Dans ses rêves, Nicolas Sarkozy se voyait porter Tony Blair – « un grand d’Europe », comme il l’a qualifié – à la présidence du Conseil européen instituée par le traité de Lisbonne. Il reviendra en effet à la France, qui présidera l’Union lors du Conseil européen qui se tiendra en décembre, de préparer les candidatures à cette fonction et à celles de haut-représentant aux affaires étrangères et de président de la Commission qui devraient être pourvus début 2009.
Le « ticket » Blair-Sarkozy a cependant du plomb dans l’aile. Malgré l’appui implicite de Nicolas Sarkozy et l’accueil triomphal réservé samedi par son parti UMP à l’ex-Premier ministre britannique, la candidature de Tony Blair à la future présidence de l’Union européenne ne suscite pas l’adhésion de la droite française.
Ainsi, l’ancien Premier ministre Edouard Balladur est catégorique: M. Blair n’a pas le profil, car il « ne peut être le symbole d’une Europe qui veut exister », a-t-il souligné jeudi dans une tribune au quotidien Le Monde.
Si la plupart des responsables de l’UMP vantent sa « personnalité remarquable » ou « l’homme charimastique », c’est sa nationalité qui pose le plus problème: la Grande-Bretagne n’appartient pas à l’espace Schengen, a une politique étrangère jugée trop pro-américaine, notamment sur la guerre en Irak, et surtout n’est pas dans la zone euro.
Valéry Giscard d’Estaing, auditionné mercredi 16 janvier par la commission des affaires étrangères et la délégation pour l’Union européenne de l’Assemblée nationale, ne s’est pas privé de dire tout le mal qu’il en pensait.
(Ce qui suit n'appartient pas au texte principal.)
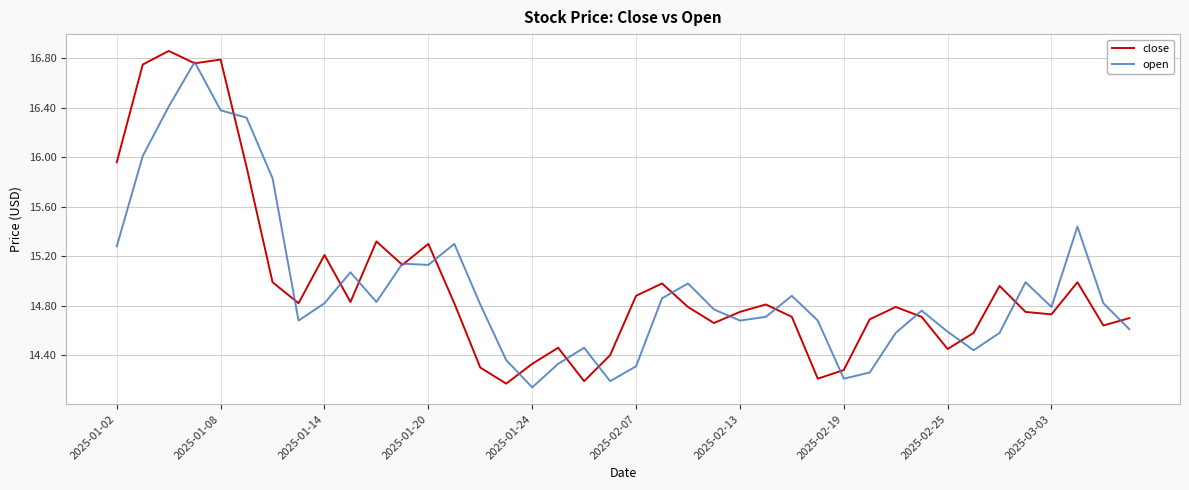

What are all the series names shown in the legend?

close, open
Niant avoir des vues sur le poste – « J’ai passé l’âge de ce genre de fonction » -, l’ancien président de la République n’a pas caché que, pour lui, l’ex-premier ministre britannique n’a pas le profil de l’emploi. « Le futur président, a-t-il estimé, doit être en phase avec la majorité de son propre pays et appartenir à un pays qui respecte toutes les règles européennes. »
Le Royaume-Uni, qui n’appartient ni à la zone euro ni à la zone Schengen et qui pratique l’ »opting out » pour s’affranchir de certaines règles communautaires, n’entre manifestement pas dans cette catégorie. Interrogé pour savoir si cela excluait un candidat britannique ou polonais, M. Giscard d’Estaing s’est contenté de répondre : « Il semble. »
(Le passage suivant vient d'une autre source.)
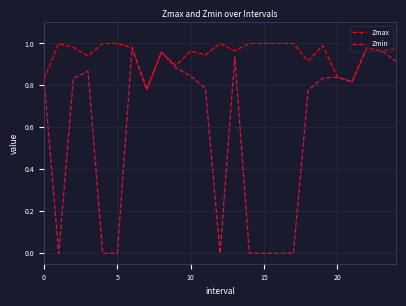

Which series has the widest spread of values?

Zmin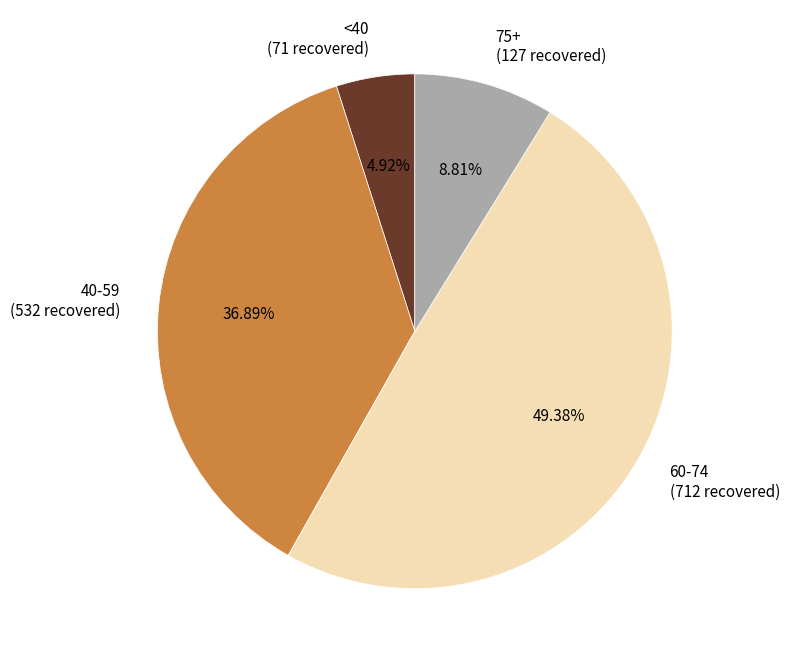

Which has a higher value, <40 (71 recovered) or 60-74 (712 recovered)?

60-74 (712 recovered)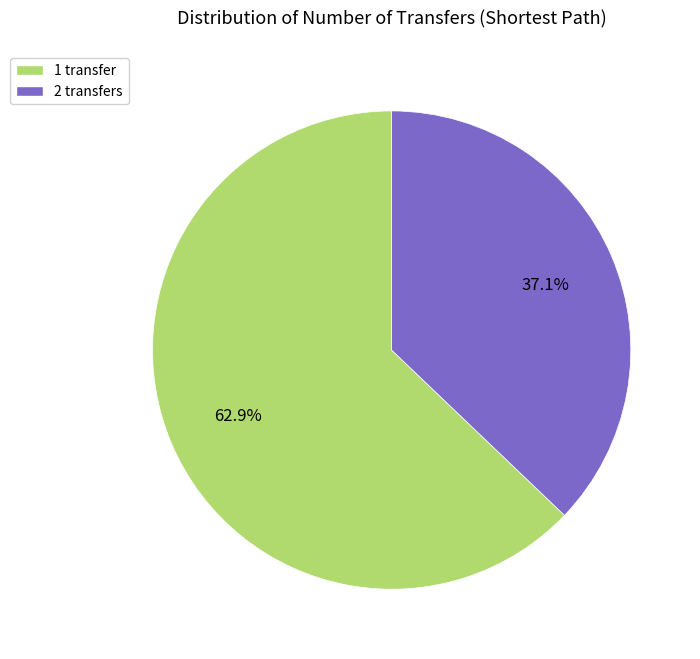

The 1 transfer slice represents 72% of the pie. True or false?

False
Même le secrétaire d’Etat aux affaires européennes, Jean-Pierre Jouyet, s’est démarqué de la promotion de la candidature de M. Blair, jugeant ce choix « prématuré ». Lors du débat à l’Assemblée sur la révision constitutionnelle préalable à la ratification du traité de Lisbonne, il a estimé que, pour chacun des trois postes à pourvoir, « il faudra tenir compte des équilibres politiques et du respect des engagements passés de chacun des postulants, dont la personnalité sera naturellement déterminante ».
Si Nicolas Sarkozy n’a pas officiellement apporté son soutien à Tony Blair, il ne manque pas de vanter les mérites d’un homme qualifié de « grand d’Europe ».
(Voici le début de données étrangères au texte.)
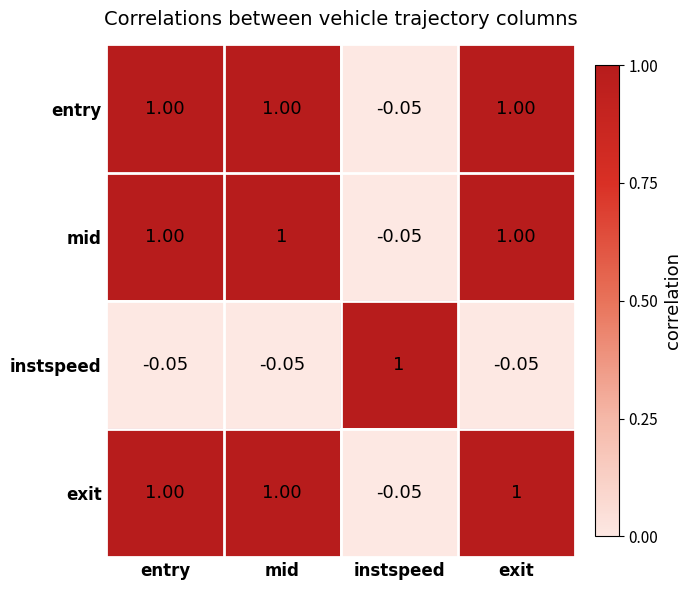

How many categories are shown in the chart?

4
« Sarkozy se trompe sur les chances de Blair. Blair n’aura jamais le soutien du PPE (Parti populaire européen, rassemblant les partis conservateurs) et encore moins des socialistes », analyse un responsable UMP.
« Nicolas Sarkozy s’est avancé trop vite. Je ne pense pas que ce soit le bon candidat. Même si c’est le plus européen des responsables britanniques, Blair est très atlantiste. En 2009, on aura besoin de refonder l’Europe. Il faut tourner la page et faire appel à des Européens authentiques », a déclaré jeudi l’eurodéputée Marielle de Sarnez, bras droit du chef centriste François Bayrou.
Plus prudent, François Sauvadet, du Nouveau Centre, un parti créé par des centristes pour soutenir M. Sarkozy, estime toutefois lui aussi « qu’un président issu de la zone euro serait un signal fort ».
« Le choix de Blair me semble vraiment très, très difficile. Comment défendrait-il l’euro, qui conditionne notre croissance, dans les grandes discussions internationales ? », s’interroge Axel Poniatowski, président UMP de la commission des Affaires étrangères de l’Assemblée.
François Goulard (UMP) s’inquiète franchement du soutien de M. Sarkozy. « C’est une preuve de plus de son alignement sur Bush », a dit ce député proche de l’ex-Premier ministre Dominique de Villepin, qui fut le rival de l’actuel chef de l’Etat. Pour lui, chez M. Sarkozy, « la seule vraie rupture, c’est en politique étrangère ».
« Non à la nomination d’un vassal de Bush ! », s’emporte le souverainiste Nicolas Dupont-Aignan, opposé au traité européen.
« Blair est le symbole de la fausse modernité clinquante que ne supportent plus les Anglais et à laquelle les Français deviennent de plus en plus allergiques », assène-t-il.
Rares sont ceux, parmi les députés UMP, à voir d’un bon oeil la candidature Blair. « Il incarnerait très bien cette présidence. C’est le meilleur moyen de bien ancrer la Grande-Bretagne dans l’Europe car nous ne pouvons pas la faire sans elle », estime l’un d’entre-eux, Marc Laffineur.